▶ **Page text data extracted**
::::::::

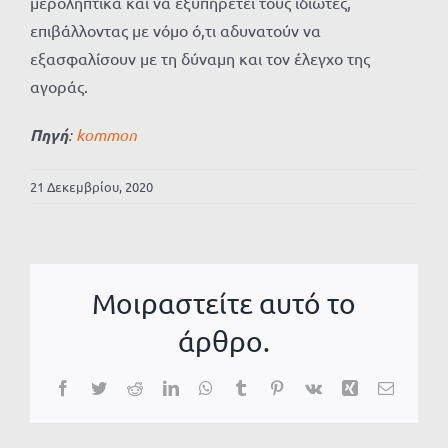
μεροληπτικά και να εξυπηρετεί τους ιδιώτες,
επιβάλλοντας με νόμο ό,τι αδυνατούν να
εξασφαλίσουν με τη δύναμη και τον έλεγχο της
αγοράς.
Πηγή
:
kommon
21 Δεκεμβρίου, 2020
Μοιραστείτε αυτό το
άρθρο.
Facebook
Twitter
Reddit
LinkedIn
WhatsApp
Tumblr
Pinterest
Vk
Xing
Email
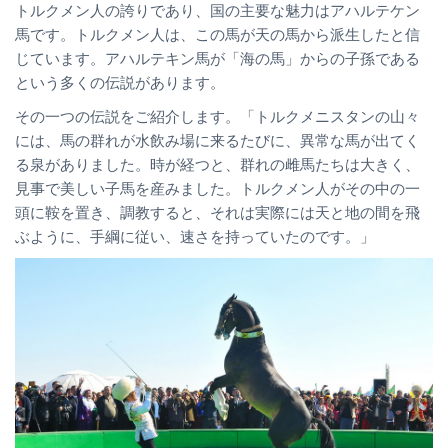
トルクメン人の誇りであり、国の主要な魅力はアハルテケン
馬です。トルクメン人は、この馬が天の馬から派生したと信
じています。アハルテキン馬が「海の馬」からの子孫である
という多くの伝説があります。
その一つの伝説をご紹介します。「トルクメニスタンの山々
には、馬の群れが水飲み場に来るたびに、異常な馬が出てく
る泉がありました。時が経つと、群れの雌馬たちは大きく、
見事で美しい子馬を産みました。トルクメン人がその中の一
頭に鞍を置き、調教すると、それは実際には天と地の間を飛
ぶように、手綱に従い、速さを持っていたのです。」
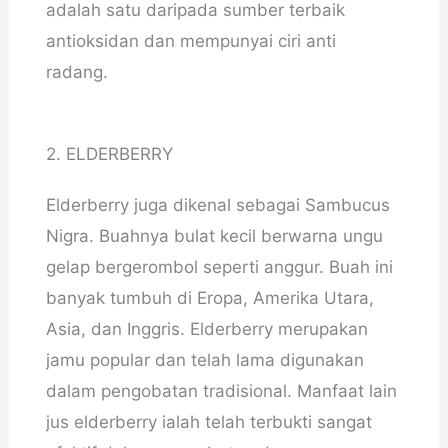
adalah satu daripada sumber terbaik
antioksidan dan mempunyai ciri anti
radang.
2. ELDERBERRY
Elderberry juga dikenal sebagai Sambucus
Nigra. Buahnya bulat kecil berwarna ungu
gelap bergerombol seperti anggur. Buah ini
banyak tumbuh di Eropa, Amerika Utara,
Asia, dan Inggris. Elderberry merupakan
jamu popular dan telah lama digunakan
dalam pengobatan tradisional. Manfaat lain
jus elderberry ialah telah terbukti sangat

::::::::

▶ **Your objective**
Turn every line of text in the data above into a numbered list, skipping blank lines. Leave the pictures out of your answer.

▶ **Task answer**
1. μεροληπτικά και να εξυπηρετεί τους ιδιώτες,
2. επιβάλλοντας με νόμο ό,τι αδυνατούν να
3. εξασφαλίσουν με τη δύναμη και τον έλεγχο της
4. αγοράς.
5. Πηγή
6. :
7. kommon
8. 21 Δεκεμβρίου, 2020
9. Μοιραστείτε αυτό το
10. άρθρο.
11. Facebook
12. Twitter
13. Reddit
14. LinkedIn
15. WhatsApp
16. Tumblr
17. Pinterest
18. Vk
19. Xing
20. Email
21. トルクメン人の誇りであり、国の主要な魅力はアハルテケン
22. 馬です。トルクメン人は、この馬が天の馬から派生したと信
23. じています。アハルテキン馬が「海の馬」からの子孫である
24. という多くの伝説があります。
25. その一つの伝説をご紹介します。「トルクメニスタンの山々
26. には、馬の群れが水飲み場に来るたびに、異常な馬が出てく
27. る泉がありました。時が経つと、群れの雌馬たちは大きく、
28. 見事で美しい子馬を産みました。トルクメン人がその中の一
29. 頭に鞍を置き、調教すると、それは実際には天と地の間を飛
30. ぶように、手綱に従い、速さを持っていたのです。」
31. adalah satu daripada sumber terbaik
32. antioksidan dan mempunyai ciri anti
33. radang.
34. 2. ELDERBERRY
35. Elderberry juga dikenal sebagai Sambucus
36. Nigra. Buahnya bulat kecil berwarna ungu
37. gelap bergerombol seperti anggur. Buah ini
38. banyak tumbuh di Eropa, Amerika Utara,
39. Asia, dan Inggris. Elderberry merupakan
40. jamu popular dan telah lama digunakan
41. dalam pengobatan tradisional. Manfaat lain
42. jus elderberry ialah telah terbukti sangat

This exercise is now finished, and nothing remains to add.